[Text segment — start]

With home prices skyrocketing and critics demanding action, B.C. will need to weigh its options to rein in prices, report Justine Hunter and Mike Hager

If he delivers as advertised, B.C. Finance Minister Mike de Jong’s next budget will offer relief for the rapidly increasing cost of real estate – a consuming issue in communities from Vancouver to Kelowna.

Over the past week, politicians on both sides of the legislature have condemned “predatory practises” and “market manipulation” that may be driving the cost of a family home out of reach for new buyers.

But at the heart of the issue, the real estate market is shaped by laws of supply and demand. The federal, provincial and local governments can tinker at the margins, but there are limits to the influence each can wield.

The veteran finance minister has been pressed to adopt a wide variety of tactics in the budget he will introduce on Tuesday: Punish real estate speculators, discourage “dark” homes of absentee owners and reduce taxes – particularly for first-time home buyers. He’s also been warned that some of the proposals would benefit the wrong parties, fix problems that really don’t exist or make matters worse.

He must achieve a delicate balancing act: Changes engineered to allow more people to purchase a home will create more buyers. Without more supply, that is a recipe for sending prices higher still. Try to cool prices down, though, and existing homeowners will see their equity shrink.

[Text segment — finish]
[Dataset extract — start]

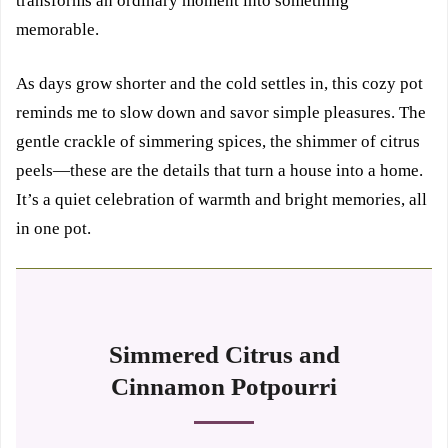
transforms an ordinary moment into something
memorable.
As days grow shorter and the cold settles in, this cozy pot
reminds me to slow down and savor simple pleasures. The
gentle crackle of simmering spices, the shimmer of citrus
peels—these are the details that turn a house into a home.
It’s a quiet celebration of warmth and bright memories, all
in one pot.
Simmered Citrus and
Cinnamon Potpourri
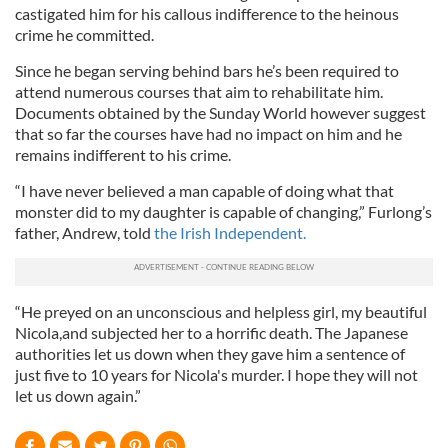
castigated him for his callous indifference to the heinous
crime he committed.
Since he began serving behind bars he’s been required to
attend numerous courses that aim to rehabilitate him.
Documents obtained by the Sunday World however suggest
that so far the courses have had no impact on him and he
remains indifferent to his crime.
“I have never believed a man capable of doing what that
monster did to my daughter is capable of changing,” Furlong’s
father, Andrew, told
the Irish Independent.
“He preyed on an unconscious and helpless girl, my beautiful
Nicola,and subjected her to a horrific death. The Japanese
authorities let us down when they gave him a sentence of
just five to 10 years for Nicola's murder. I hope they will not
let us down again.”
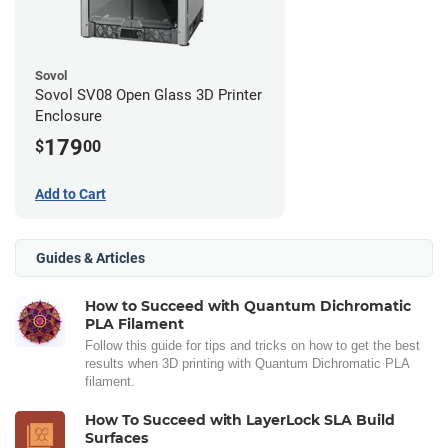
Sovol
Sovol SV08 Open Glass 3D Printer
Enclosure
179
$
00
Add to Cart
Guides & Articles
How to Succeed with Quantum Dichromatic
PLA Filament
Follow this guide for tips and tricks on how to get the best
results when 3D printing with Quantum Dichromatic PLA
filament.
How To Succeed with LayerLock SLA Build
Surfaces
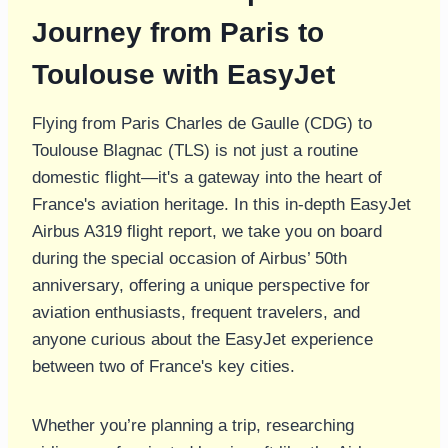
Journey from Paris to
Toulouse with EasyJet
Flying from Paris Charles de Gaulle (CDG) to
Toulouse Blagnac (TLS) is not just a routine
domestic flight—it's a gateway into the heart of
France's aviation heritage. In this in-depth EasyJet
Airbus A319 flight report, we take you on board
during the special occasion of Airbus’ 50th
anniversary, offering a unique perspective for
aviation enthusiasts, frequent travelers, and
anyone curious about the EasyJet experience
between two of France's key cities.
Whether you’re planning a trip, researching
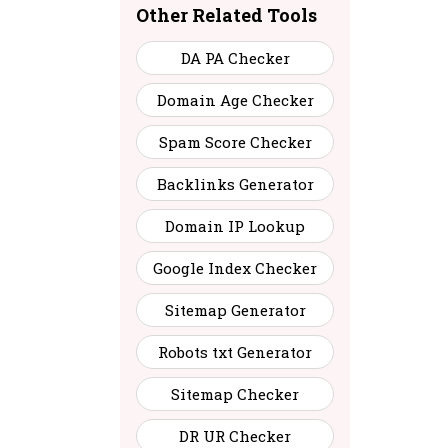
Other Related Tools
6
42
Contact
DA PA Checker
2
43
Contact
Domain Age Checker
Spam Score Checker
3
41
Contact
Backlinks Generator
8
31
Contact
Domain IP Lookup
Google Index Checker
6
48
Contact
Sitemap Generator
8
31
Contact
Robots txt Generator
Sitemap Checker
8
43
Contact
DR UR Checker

[Dataset extract — finish]
[Dataset extract — start]

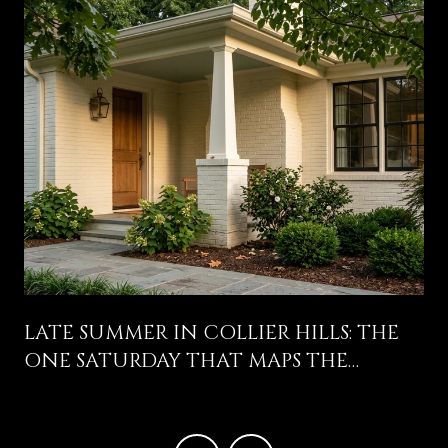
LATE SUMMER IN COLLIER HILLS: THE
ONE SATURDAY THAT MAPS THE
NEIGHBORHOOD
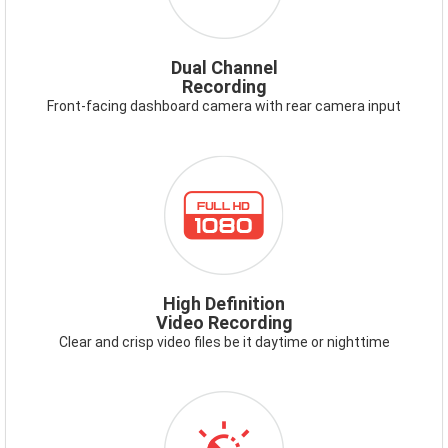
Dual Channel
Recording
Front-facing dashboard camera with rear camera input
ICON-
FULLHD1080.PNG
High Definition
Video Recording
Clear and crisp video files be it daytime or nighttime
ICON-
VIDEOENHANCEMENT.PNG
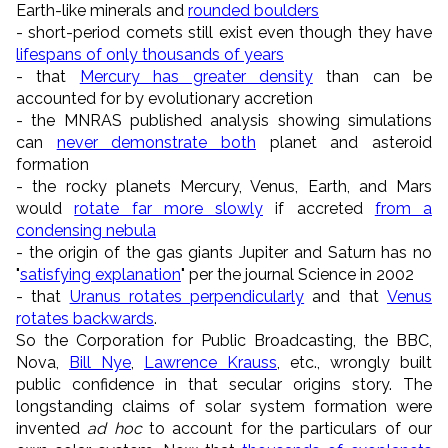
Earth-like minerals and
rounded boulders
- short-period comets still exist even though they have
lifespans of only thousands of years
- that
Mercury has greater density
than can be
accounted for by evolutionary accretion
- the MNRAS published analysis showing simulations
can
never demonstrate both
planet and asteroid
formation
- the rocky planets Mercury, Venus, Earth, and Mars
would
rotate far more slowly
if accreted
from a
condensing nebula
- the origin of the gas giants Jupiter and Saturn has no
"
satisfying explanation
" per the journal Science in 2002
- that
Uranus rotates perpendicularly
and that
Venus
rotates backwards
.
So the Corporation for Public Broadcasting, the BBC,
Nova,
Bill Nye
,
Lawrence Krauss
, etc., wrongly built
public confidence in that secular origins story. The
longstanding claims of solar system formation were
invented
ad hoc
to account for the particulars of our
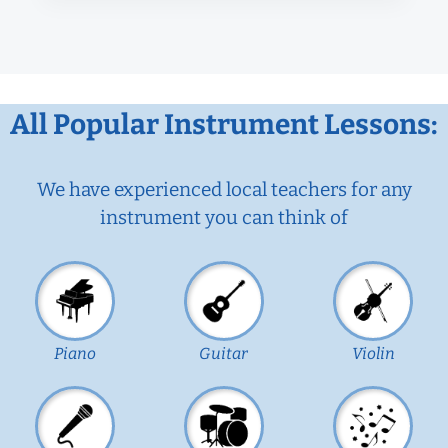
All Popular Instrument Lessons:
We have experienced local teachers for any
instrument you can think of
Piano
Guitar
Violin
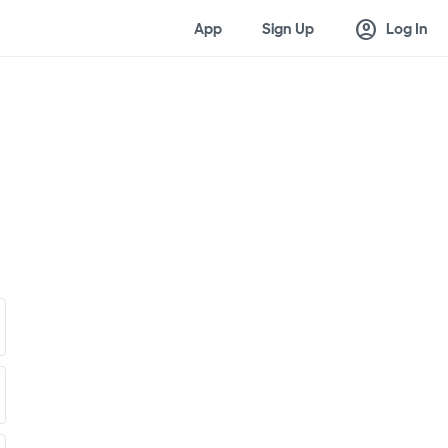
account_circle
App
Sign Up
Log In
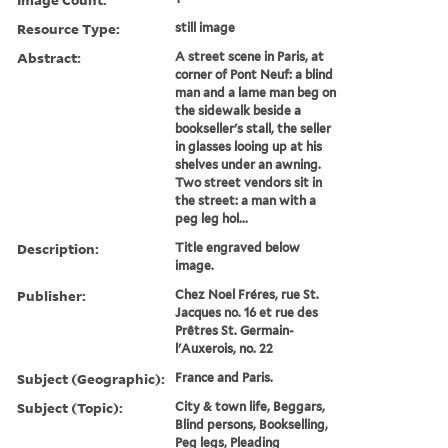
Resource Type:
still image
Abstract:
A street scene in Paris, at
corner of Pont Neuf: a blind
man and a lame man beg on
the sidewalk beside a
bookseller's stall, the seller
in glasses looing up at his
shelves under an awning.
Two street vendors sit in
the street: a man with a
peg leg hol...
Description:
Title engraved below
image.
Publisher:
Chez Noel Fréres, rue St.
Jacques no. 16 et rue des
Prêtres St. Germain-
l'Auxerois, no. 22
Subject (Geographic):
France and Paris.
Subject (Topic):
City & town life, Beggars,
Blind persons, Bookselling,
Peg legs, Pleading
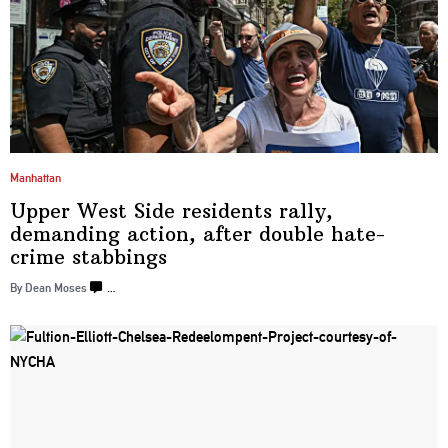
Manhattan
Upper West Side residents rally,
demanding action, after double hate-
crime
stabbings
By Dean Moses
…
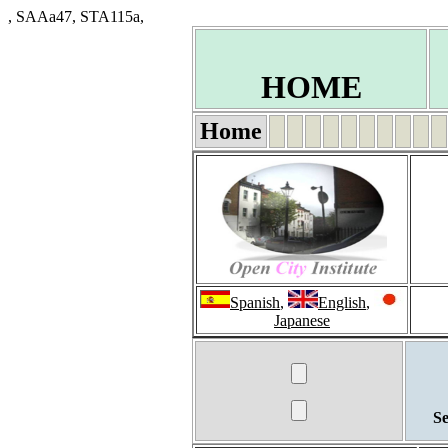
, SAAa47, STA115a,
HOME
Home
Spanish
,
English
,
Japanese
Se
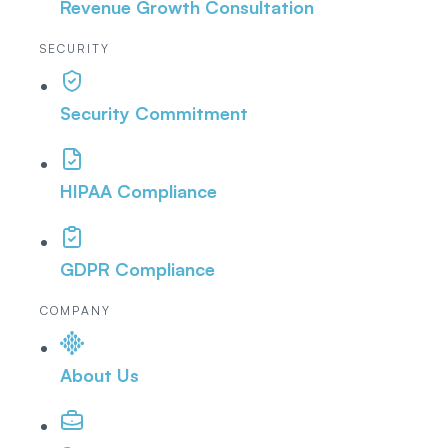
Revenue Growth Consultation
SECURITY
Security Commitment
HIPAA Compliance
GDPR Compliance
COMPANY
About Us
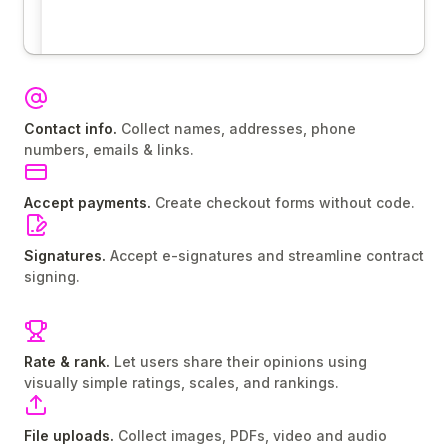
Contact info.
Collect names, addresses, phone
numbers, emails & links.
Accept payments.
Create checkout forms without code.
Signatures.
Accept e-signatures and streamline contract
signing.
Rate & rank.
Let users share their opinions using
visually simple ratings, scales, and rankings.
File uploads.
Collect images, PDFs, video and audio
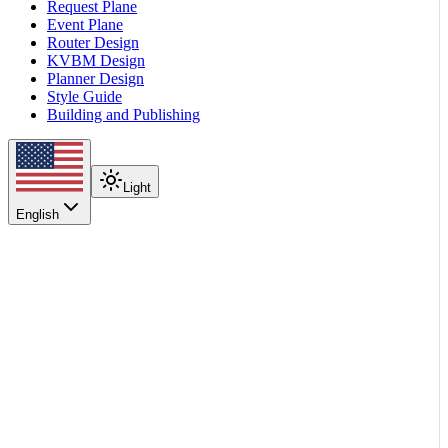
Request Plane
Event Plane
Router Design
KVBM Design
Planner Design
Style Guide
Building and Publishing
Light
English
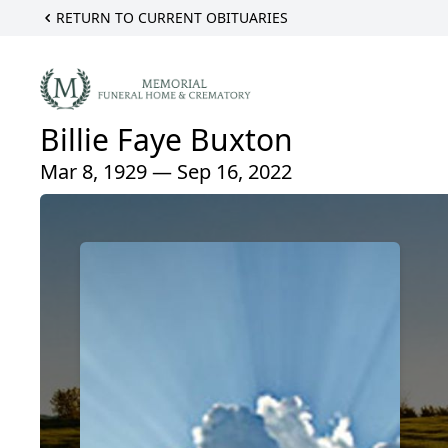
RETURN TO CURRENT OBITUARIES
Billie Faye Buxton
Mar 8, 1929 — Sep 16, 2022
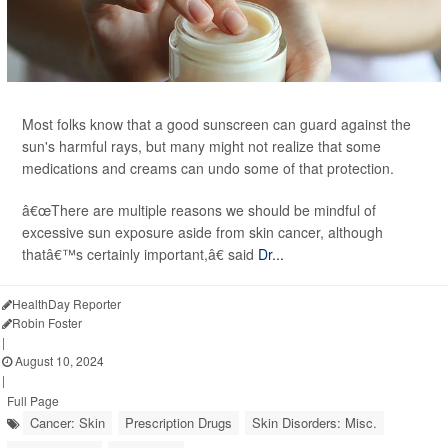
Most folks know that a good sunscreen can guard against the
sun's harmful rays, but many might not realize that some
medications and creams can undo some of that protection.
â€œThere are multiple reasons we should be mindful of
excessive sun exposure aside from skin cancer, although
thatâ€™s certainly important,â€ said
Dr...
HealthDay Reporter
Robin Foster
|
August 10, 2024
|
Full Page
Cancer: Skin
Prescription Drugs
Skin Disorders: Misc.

[Dataset extract — finish]

Directions for this task:
From the article on B.C. home prices, copy the passage that begins at the words "He must achieve" and stops after the words "see their equity shrink.".

Solved problem:
He must achieve a delicate balancing act: Changes engineered to allow more people to purchase a home will create more buyers. Without more supply, that is a recipe for sending prices higher still. Try to cool prices down, though, and existing homeowners will see their equity shrink.